Last night I went to “The World of Music” to watch Kailash and Assabghy sing in the tribute to Larry Catlin. It was a really nice event. The night before I invited a few other friends to the documentary screening of this Algerian movie followed by a Palestinian movie. My impressions of people keep changing. Goes to tell you how unreliable my first impressions are. “There will be time / there will be time/ To prepare a face to meet / the faces that you meet”. We’re all faces at the end of the day, and like a teacher once said you wonder if there some real core or if its just one layer after another like an onion. Onion-face. At Cairo Jazz Club last night, I met some people, and it was a refridgerator-reception I got. Always girls. Makes me wonder why on earth I bother even going up to say hello. I really won’t do it next time. It tires me; it actually saps me of my effort. I’m just going to go Taoist now with it all, and go with as it goes. I’m glad Sherif Nakhla agreed to let Assabghy and me work with him on some future video project, because I really want to learn stuff.
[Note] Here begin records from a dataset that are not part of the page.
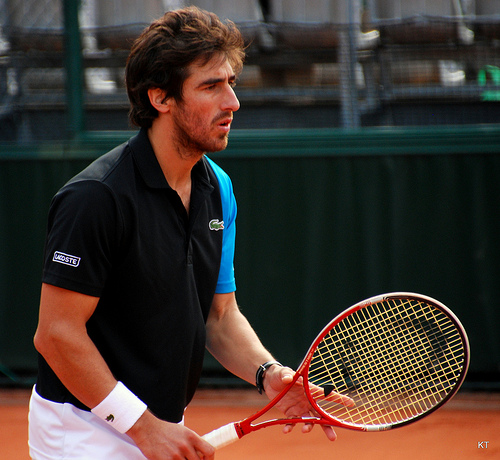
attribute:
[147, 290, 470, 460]
racket — red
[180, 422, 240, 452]
handle — white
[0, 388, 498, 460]
ground — red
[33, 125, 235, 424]
shirt — black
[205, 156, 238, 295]
sleeve — blue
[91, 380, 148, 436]
sweatband — white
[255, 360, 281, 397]
wristwatch — black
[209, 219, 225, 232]
logo — green, alligator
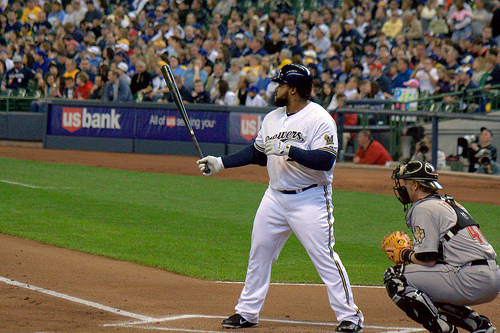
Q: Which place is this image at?
A: It is at the field.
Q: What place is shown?
A: It is a field.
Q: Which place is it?
A: It is a field.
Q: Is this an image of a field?
A: Yes, it is showing a field.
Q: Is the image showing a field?
A: Yes, it is showing a field.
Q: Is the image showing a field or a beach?
A: It is showing a field.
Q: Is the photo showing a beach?
A: No, the picture is showing a field.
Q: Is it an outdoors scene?
A: Yes, it is outdoors.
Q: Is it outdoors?
A: Yes, it is outdoors.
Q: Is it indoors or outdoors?
A: It is outdoors.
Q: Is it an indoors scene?
A: No, it is outdoors.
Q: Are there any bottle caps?
A: No, there are no bottle caps.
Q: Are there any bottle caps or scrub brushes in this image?
A: No, there are no bottle caps or scrub brushes.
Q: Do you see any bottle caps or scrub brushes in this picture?
A: No, there are no bottle caps or scrub brushes.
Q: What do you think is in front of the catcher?
A: The home plate is in front of the catcher.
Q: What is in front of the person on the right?
A: The home plate is in front of the catcher.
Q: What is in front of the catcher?
A: The home plate is in front of the catcher.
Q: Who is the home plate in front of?
A: The home plate is in front of the catcher.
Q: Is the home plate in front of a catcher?
A: Yes, the home plate is in front of a catcher.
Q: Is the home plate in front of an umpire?
A: No, the home plate is in front of a catcher.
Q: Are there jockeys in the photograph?
A: No, there are no jockeys.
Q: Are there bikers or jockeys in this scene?
A: No, there are no jockeys or bikers.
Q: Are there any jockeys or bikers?
A: No, there are no jockeys or bikers.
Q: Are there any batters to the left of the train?
A: Yes, there is a batter to the left of the train.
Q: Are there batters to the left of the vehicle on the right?
A: Yes, there is a batter to the left of the train.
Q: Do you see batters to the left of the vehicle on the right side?
A: Yes, there is a batter to the left of the train.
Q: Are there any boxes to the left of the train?
A: No, there is a batter to the left of the train.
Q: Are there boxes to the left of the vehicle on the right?
A: No, there is a batter to the left of the train.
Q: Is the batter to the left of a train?
A: Yes, the batter is to the left of a train.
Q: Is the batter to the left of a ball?
A: No, the batter is to the left of a train.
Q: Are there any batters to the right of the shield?
A: Yes, there is a batter to the right of the shield.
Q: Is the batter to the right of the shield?
A: Yes, the batter is to the right of the shield.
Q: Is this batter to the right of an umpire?
A: No, the batter is to the right of the shield.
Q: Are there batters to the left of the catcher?
A: Yes, there is a batter to the left of the catcher.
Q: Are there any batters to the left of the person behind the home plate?
A: Yes, there is a batter to the left of the catcher.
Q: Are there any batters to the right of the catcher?
A: No, the batter is to the left of the catcher.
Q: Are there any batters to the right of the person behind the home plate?
A: No, the batter is to the left of the catcher.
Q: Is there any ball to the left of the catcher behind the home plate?
A: No, there is a batter to the left of the catcher.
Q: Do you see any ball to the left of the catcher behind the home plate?
A: No, there is a batter to the left of the catcher.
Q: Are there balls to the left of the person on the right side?
A: No, there is a batter to the left of the catcher.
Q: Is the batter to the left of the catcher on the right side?
A: Yes, the batter is to the left of the catcher.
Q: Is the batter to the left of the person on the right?
A: Yes, the batter is to the left of the catcher.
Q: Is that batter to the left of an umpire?
A: No, the batter is to the left of the catcher.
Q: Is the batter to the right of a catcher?
A: No, the batter is to the left of a catcher.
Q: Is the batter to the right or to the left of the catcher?
A: The batter is to the left of the catcher.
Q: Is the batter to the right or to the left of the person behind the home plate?
A: The batter is to the left of the catcher.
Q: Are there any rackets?
A: No, there are no rackets.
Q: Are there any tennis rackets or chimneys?
A: No, there are no tennis rackets or chimneys.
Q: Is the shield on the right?
A: No, the shield is on the left of the image.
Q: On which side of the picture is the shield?
A: The shield is on the left of the image.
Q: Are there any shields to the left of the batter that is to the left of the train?
A: Yes, there is a shield to the left of the batter.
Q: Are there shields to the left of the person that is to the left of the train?
A: Yes, there is a shield to the left of the batter.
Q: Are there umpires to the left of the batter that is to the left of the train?
A: No, there is a shield to the left of the batter.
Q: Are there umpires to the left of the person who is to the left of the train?
A: No, there is a shield to the left of the batter.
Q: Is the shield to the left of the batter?
A: Yes, the shield is to the left of the batter.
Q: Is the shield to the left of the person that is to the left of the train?
A: Yes, the shield is to the left of the batter.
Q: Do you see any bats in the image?
A: Yes, there is a bat.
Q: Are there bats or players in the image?
A: Yes, there is a bat.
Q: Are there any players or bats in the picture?
A: Yes, there is a bat.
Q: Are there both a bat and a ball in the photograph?
A: No, there is a bat but no balls.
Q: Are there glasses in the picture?
A: No, there are no glasses.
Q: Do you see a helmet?
A: Yes, there is a helmet.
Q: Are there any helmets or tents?
A: Yes, there is a helmet.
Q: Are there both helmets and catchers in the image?
A: Yes, there are both a helmet and a catcher.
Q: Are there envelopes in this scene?
A: No, there are no envelopes.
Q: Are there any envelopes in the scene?
A: No, there are no envelopes.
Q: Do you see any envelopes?
A: No, there are no envelopes.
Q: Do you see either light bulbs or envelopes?
A: No, there are no envelopes or light bulbs.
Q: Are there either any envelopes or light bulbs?
A: No, there are no envelopes or light bulbs.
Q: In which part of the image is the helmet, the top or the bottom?
A: The helmet is in the top of the image.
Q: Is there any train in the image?
A: Yes, there is a train.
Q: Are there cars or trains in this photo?
A: Yes, there is a train.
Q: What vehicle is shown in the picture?
A: The vehicle is a train.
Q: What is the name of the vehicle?
A: The vehicle is a train.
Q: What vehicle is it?
A: The vehicle is a train.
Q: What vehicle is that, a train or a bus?
A: That is a train.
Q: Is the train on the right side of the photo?
A: Yes, the train is on the right of the image.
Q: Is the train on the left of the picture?
A: No, the train is on the right of the image.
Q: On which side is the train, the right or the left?
A: The train is on the right of the image.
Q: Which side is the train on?
A: The train is on the right of the image.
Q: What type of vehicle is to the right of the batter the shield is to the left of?
A: The vehicle is a train.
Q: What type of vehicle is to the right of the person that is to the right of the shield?
A: The vehicle is a train.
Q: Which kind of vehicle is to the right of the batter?
A: The vehicle is a train.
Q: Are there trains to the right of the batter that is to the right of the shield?
A: Yes, there is a train to the right of the batter.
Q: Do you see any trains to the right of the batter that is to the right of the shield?
A: Yes, there is a train to the right of the batter.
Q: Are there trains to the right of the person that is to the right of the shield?
A: Yes, there is a train to the right of the batter.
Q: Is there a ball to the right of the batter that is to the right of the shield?
A: No, there is a train to the right of the batter.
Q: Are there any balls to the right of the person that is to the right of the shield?
A: No, there is a train to the right of the batter.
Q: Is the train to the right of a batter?
A: Yes, the train is to the right of a batter.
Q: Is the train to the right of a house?
A: No, the train is to the right of a batter.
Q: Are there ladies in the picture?
A: No, there are no ladies.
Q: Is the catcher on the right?
A: Yes, the catcher is on the right of the image.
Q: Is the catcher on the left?
A: No, the catcher is on the right of the image.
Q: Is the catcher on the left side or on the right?
A: The catcher is on the right of the image.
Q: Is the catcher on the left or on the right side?
A: The catcher is on the right of the image.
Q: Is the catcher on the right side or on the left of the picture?
A: The catcher is on the right of the image.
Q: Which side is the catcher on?
A: The catcher is on the right of the image.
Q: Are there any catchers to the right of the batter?
A: Yes, there is a catcher to the right of the batter.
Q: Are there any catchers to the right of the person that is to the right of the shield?
A: Yes, there is a catcher to the right of the batter.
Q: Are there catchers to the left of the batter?
A: No, the catcher is to the right of the batter.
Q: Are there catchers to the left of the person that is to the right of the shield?
A: No, the catcher is to the right of the batter.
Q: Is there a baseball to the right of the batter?
A: No, there is a catcher to the right of the batter.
So for a while now I’ve been feeling aimless. I suppose its understandable right after a big transition like graduation from a degree like Comparative Literature. I meet a lot of people going through the same thing. Some people say they’ve never reached a sense of being in a place where they should be. At the concert yesterday, a girl was singing this country song, “Time will do the talking / and years will do the walking”. She was good.
So I will be going to India tomorrow. I’m really looking forward to meeting Jayu and spending some time relaxing. I hope the trip overall is confrontation-free and relaxed. oh and since my last wah-wah complaint about people growing distant, things have patched up between an old friend, and I've got this new bunch to hang out with off and on, and now the new are becoming somewhat older.. :) as it goes.
India, here I come. Leaving one home for another.